Necessity chnecessity. Ghost hoards those like a dragon his treasure, everybody reduced to toast in front of him. "I didn't want Arthur lifting that out of her head, or anybody else's. And it was two years down the road: the death of Phoenix wouldn't mean anything until fame made it so.

"You should consult with them," he agrees, skewing his weight further forward, onto his feet. He straightens his legs, balances across two feet and the point of the cane. "Eileen's been in knots, 'massing her own little army. If there are nuclear reactors and better alternatives to a physical invasion, she needs to know about them."

"She will," Cat assures. The woman is still stunned, her mind adrift with considerations of things that were forming in her head and the potential worth of them. She still isn't willing to believe it takes martyrdom to advance those ideas. The Founders didn't have to martyr themselves. Gandhi's work was already done when he died. Martin Luther King had already scored major successes before his assassination. It won't require such sacrifice now either.

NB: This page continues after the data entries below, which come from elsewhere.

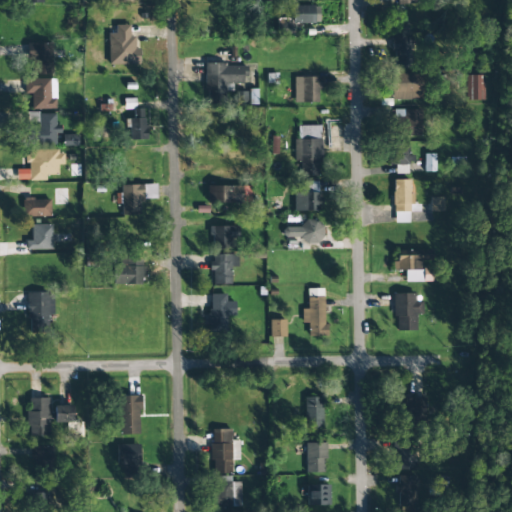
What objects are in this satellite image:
building: (121, 0)
building: (31, 1)
building: (402, 1)
building: (304, 14)
building: (121, 46)
building: (401, 52)
building: (40, 57)
building: (221, 81)
building: (405, 86)
building: (474, 87)
building: (306, 90)
building: (40, 93)
building: (128, 103)
building: (407, 123)
building: (136, 125)
building: (44, 130)
building: (307, 150)
building: (399, 153)
building: (429, 163)
building: (41, 165)
building: (400, 169)
building: (59, 194)
building: (306, 197)
building: (133, 198)
building: (402, 201)
building: (436, 204)
building: (35, 208)
building: (304, 231)
building: (222, 236)
building: (40, 238)
road: (175, 255)
road: (357, 255)
building: (222, 268)
building: (414, 268)
building: (128, 272)
building: (38, 311)
building: (405, 311)
building: (219, 312)
building: (314, 313)
building: (276, 328)
road: (212, 364)
building: (413, 407)
building: (313, 413)
building: (62, 414)
building: (128, 415)
building: (38, 416)
building: (222, 451)
building: (403, 454)
building: (127, 455)
building: (314, 458)
building: (39, 462)
building: (406, 492)
building: (225, 493)
building: (317, 495)
building: (40, 502)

But the top priority remains Arthur. Defeating the man who would pad a Gestapo with Evolved members and seize power for himself. It brings out the bitter thought to words. "One of the things that bites most in this is Humanis First being partly right. There is a plan afoot to build an Evolved army and take over the government. Those fools just don't realize all they can do is fan the flames and make it look more attractive." Her eyes close, she leans back in the chair for some moments.

"Thank you for coming. I'll be in touch."